#### [EXERCISE SET]
a) Translate this sentence from the text on Boullogne's painting of Mercury and the infant Bacchus into Spanish: "The undated canvas is consistent with Boullogne's mature Baroque manner and likely dates from the late seventeenth or early eighteenth century."
b) According to the text on Boullogne's painting of Mercury and the infant Bacchus, which museum now holds the painting?
c) Carry on the text about Boullogne's painting of Mercury and the infant Bacchus from the point where it stops.

#### [READING TEXT]
──────

Mercury Delivering the Infant Bacchus into the Care of the Nymphs of Nyssa
Historical Context
The episode of Mercury delivering the infant Bacchus to the nymphs of Nyssa comes from Ovid's Metamorphoses: to protect the infant god of wine from Juno's jealous rage, Jupiter tasked Mercury with conveying the child to the care of the mountain nymphs who would raise him in secret. This act of divine concealment and nurture was a popular subject in the Baroque period, combining the elegant figure of Mercury — always depicted with winged sandals and caduceus — with the warm domesticity of the nursing nymph motif. Bon Boullogne's treatment, now in the Bowes Museum in County Durham, entered the British collection through the collecting activity of John and Josephine Bowes in the nineteenth century, when French Baroque painting was beginning to be revalued after decades of neglect. The undated canvas is consistent with Boullogne's mature Baroque manner and likely dates from the late seventeenth or early eighteenth century.

──────

#### [AVAILABLE DATA]
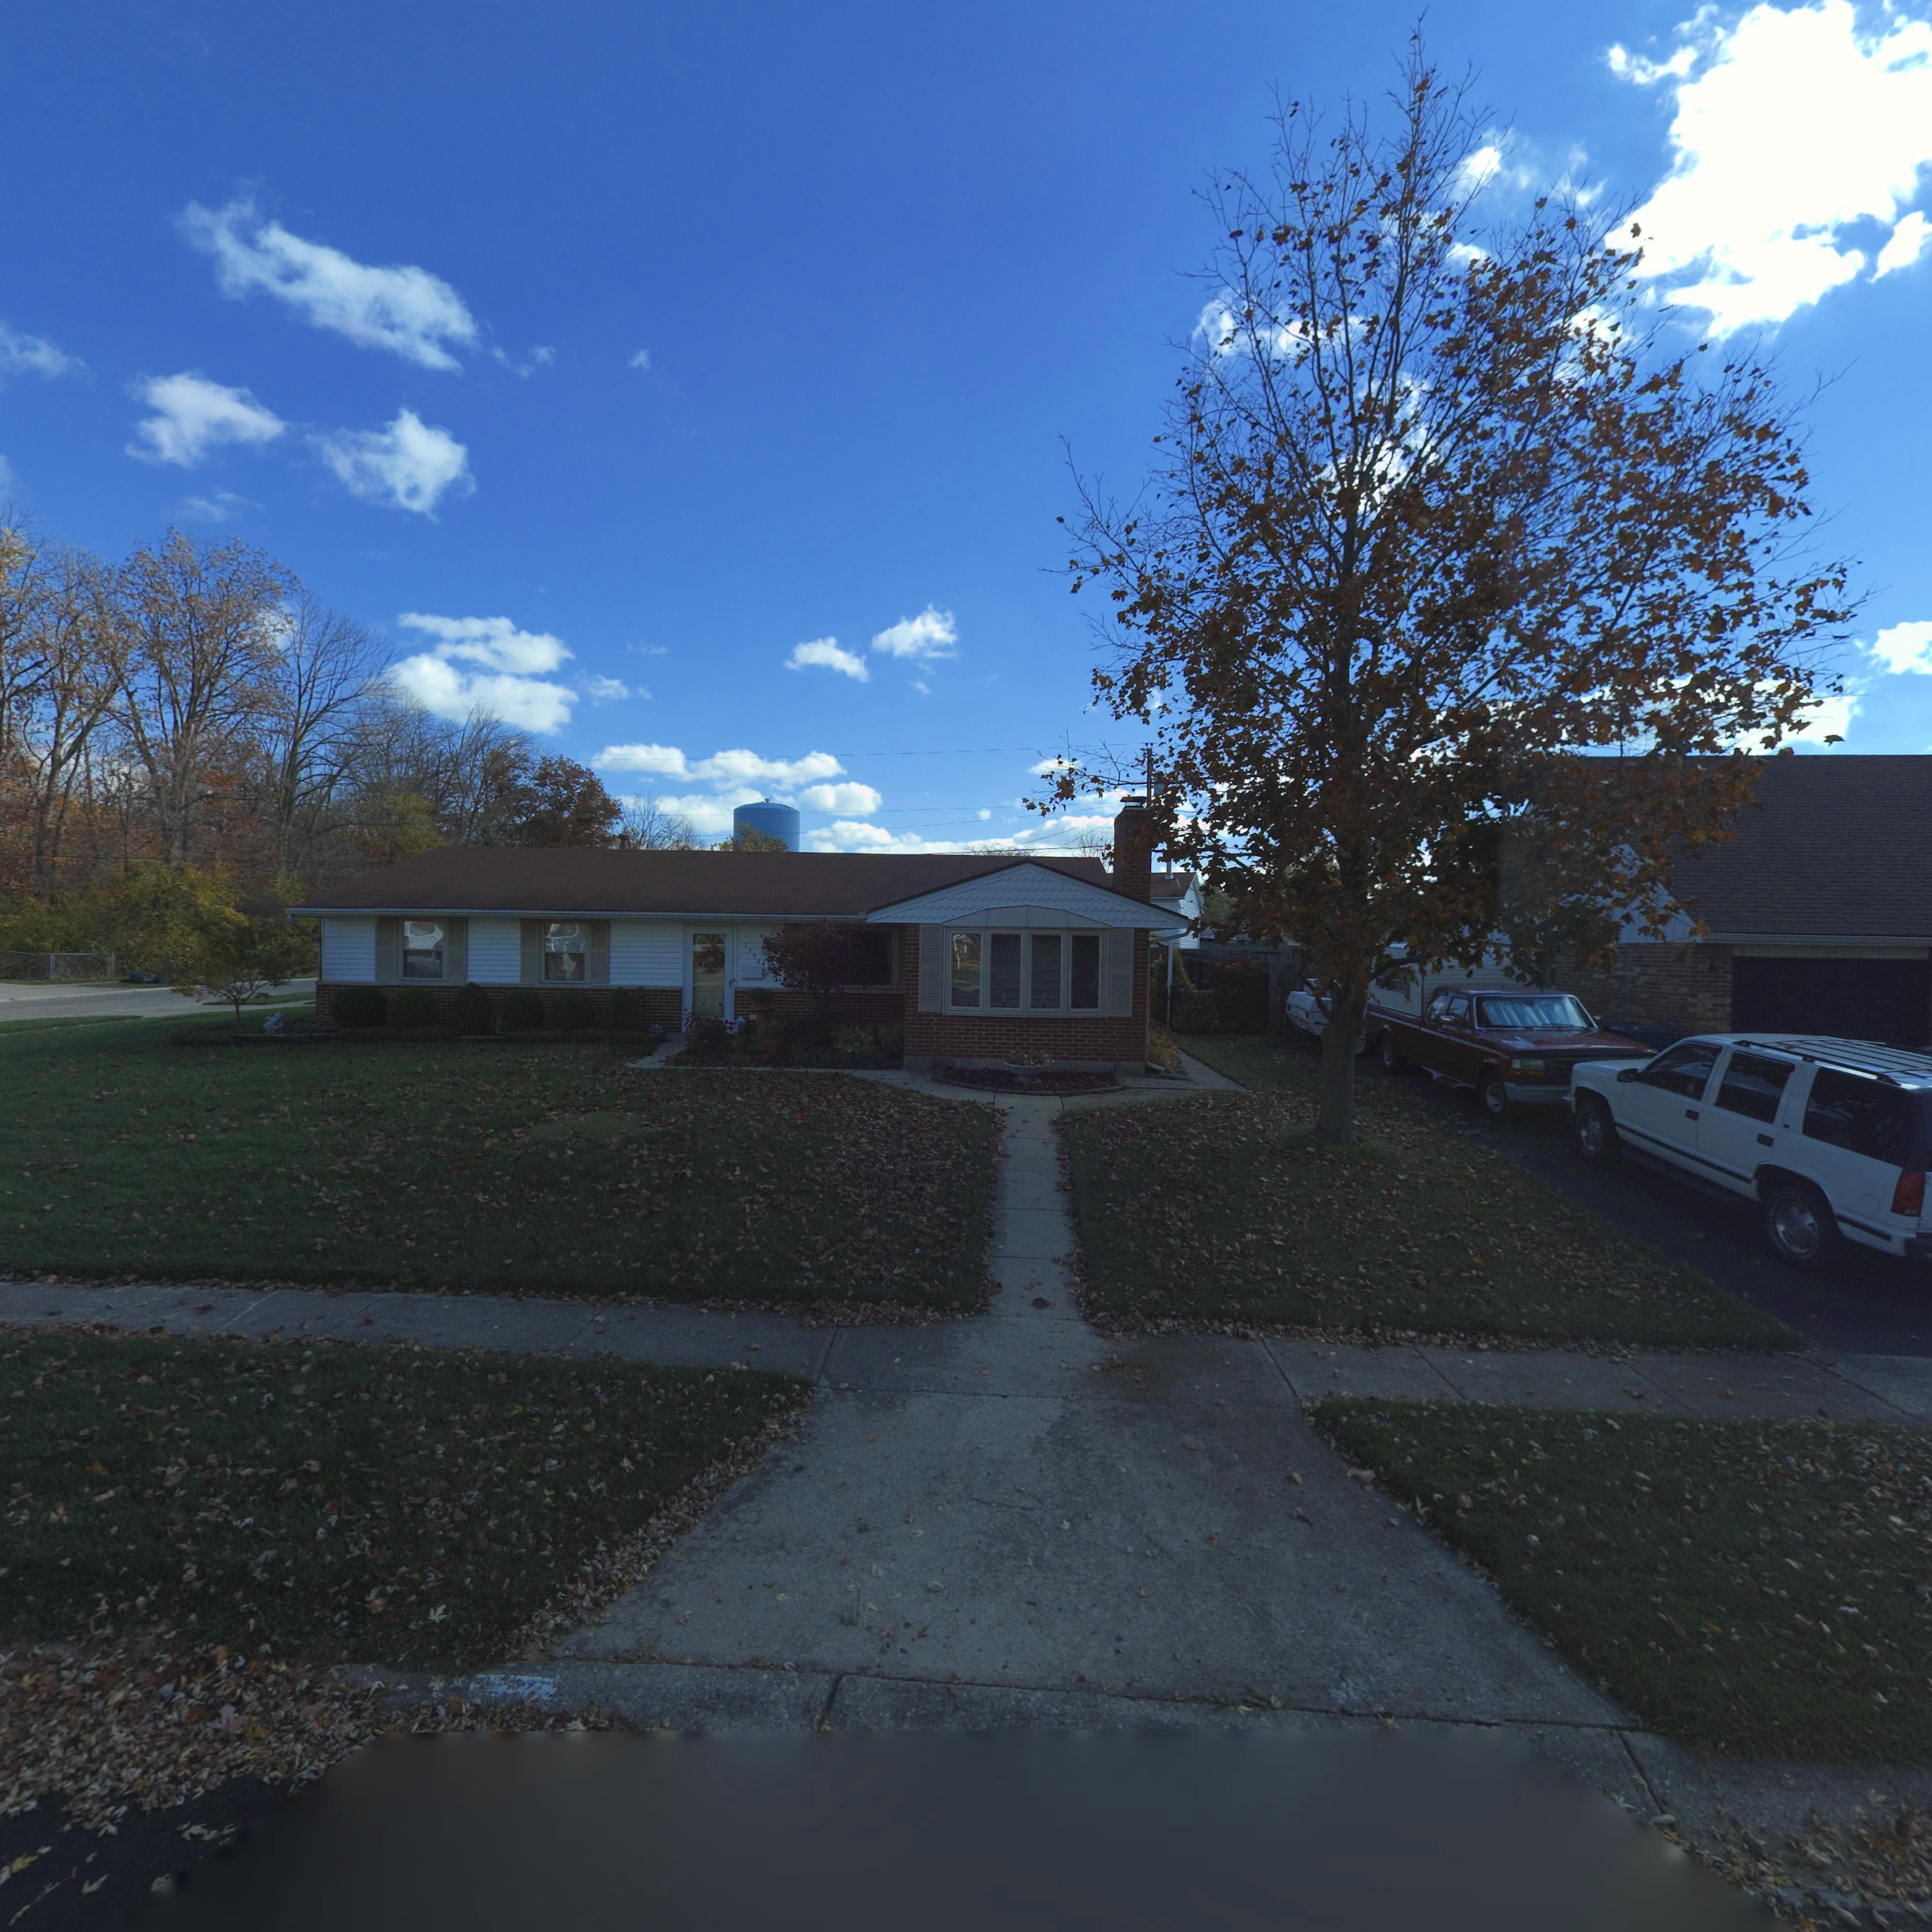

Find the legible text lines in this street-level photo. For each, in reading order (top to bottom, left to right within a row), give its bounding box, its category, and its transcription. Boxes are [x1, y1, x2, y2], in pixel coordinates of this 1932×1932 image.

──────

#### [ANSWERS TO THE TASKS]
a) El lienzo sin fecha concuerda con el estilo barroco maduro de Boullogne y probablemente data de finales del siglo XVII o principios del XVIII.

b) The Bowes Museum in County Durham.

c)
Technical Analysis
The pyramidal grouping of Mercury, the infant Bacchus, and the receiving nymph provides structural stability to what could otherwise be a centrifugal composition of airborne and terrestrial figures. Boullogne uses warm, golden light to envelop the infant and unify the group, with Mercury's silvery drapery providing a contrasting accent.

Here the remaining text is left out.